PLAIN VIEW HERITAGE FARM,

RURAL BRYANT, SD, PRESENTS:

"Stadems Sail to America,"

Oline and Sjur & Family's Voyage,

by Ronald Ginther

VITAL STADEM STATISTICS ON SAILING TO AMERICA:

Berent Martin..................7 years old

Peder Johan....................5 years old

Ole Severin....................3 years old

Berntine Gurine................1 yr (actually 9 months old)

Berntine Gurine was baptized July 9, 1865 in Korskirken, Bergen;

the Family sailed from Bergen 25 April 1866.

Sjur and Oline and four children departed from Norway to America (via Canada) on BRODRENE, a Norwegian bark or barque, a wooden ship with fixed sails.

Departed Bergen 15 Apr. 1866, Arrived Quebec, Canada 27 May 1866, completing a voyage of 32 days, or about 4 and 1/2 weeks.

Father Sjur was 34 years of age, Mother Oline was 27 years of age.

Four children were survivors already, they had lost the first-born Ole, who was born and died, less than a year old perhaps, in Vik-i-Sogn, their starting home place. Ole Severin, of the four, produced no children and never married, the other three were fruitful in that respect.

Three more Stadem children were born to Sjur and Oline, over in Worth County, Iowa.

Oline and Sjur were married Dec. 29, 1857, in Hove Stone Church, Vik, in the dead of winter.

By the time they sailed to America they had been married 9 years.

Sjur was perfectly capable of supporting his growing family--but not with ease, but with difficulty in the circumstances back in Vik. That is why they re-located to Bergen, to prepare and gather resources for their voyage to America. In Bergen four children were born to him and Oline.

┄┄┄┄┄┄┄┄┄┄

**WORK TASK 1**.
According to the Stadem voyage account, why did Sjur and Oline relocate to Bergen? Answer in one to three sentences.
**WORK TASK 2**.
Pick up the Stadem voyage account after its final sentence and write the next passage.
The data entries were taken from a source other than the Stadem voyage account.

[Stored data entries]

┄┄┄┄┄┄┄┄┄┄

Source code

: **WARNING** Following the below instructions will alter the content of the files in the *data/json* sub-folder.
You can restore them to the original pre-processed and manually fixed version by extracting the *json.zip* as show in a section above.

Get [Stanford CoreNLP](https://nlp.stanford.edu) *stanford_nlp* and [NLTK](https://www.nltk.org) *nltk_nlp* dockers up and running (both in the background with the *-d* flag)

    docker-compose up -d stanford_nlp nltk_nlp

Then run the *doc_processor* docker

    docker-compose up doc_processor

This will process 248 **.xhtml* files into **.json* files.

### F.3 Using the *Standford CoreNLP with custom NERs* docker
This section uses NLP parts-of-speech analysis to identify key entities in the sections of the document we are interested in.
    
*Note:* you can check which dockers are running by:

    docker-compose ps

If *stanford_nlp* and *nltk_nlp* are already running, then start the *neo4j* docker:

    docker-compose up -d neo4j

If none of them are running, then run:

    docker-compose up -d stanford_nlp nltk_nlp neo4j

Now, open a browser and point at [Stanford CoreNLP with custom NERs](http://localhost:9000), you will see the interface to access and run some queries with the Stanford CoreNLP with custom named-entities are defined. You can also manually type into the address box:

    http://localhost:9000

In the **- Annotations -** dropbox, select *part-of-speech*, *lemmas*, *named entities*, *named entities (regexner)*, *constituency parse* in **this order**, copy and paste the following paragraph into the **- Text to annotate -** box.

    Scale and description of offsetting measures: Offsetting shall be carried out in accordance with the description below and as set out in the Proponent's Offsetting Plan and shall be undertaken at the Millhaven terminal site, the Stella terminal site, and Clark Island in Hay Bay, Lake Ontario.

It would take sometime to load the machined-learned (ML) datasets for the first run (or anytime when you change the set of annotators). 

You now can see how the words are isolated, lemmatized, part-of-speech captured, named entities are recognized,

┄┄┄┄┄┄┄┄┄┄

**OUTPUT 1**.
In Vik, Sjur could support his growing family only with difficulty. The family therefore moved to Bergen to prepare and gather resources for their voyage to America.

**OUTPUT 2**.
Norway was a hard place to make a living as a cotter or a landless farmer, who paid the land-owner part of his crops and labor; to make ends meet, Sjur also raised sheep as a hireling, and perhaps fished in the great Sogn Fjord if he could borrow someone's boat, and gardened as well. He could hire out as a general laborer. But there was no getting ahead in Norway without owning land, not in those circumstances: hence the move to America where there was promised a better future for a hard-working man and wife who knew how to farm.

Though a Danish-Norwegian subject of a Danish king earlier in life, the politics changed, and Norway passed to Sweden's overlordship. The adult Sjur Stadheim was a subject of the King of Sweden and Norway, a dual monarchy. He became a citizen of the United States in 1883 in Worth County, Iowa, April 10, 1883. He probably spoke Norwegian fluently all his life, reading and writing in it, listening to sermons in Norwegian at their church, and in a Norwegian-speaking family and rural community, he learned only a small amount of English.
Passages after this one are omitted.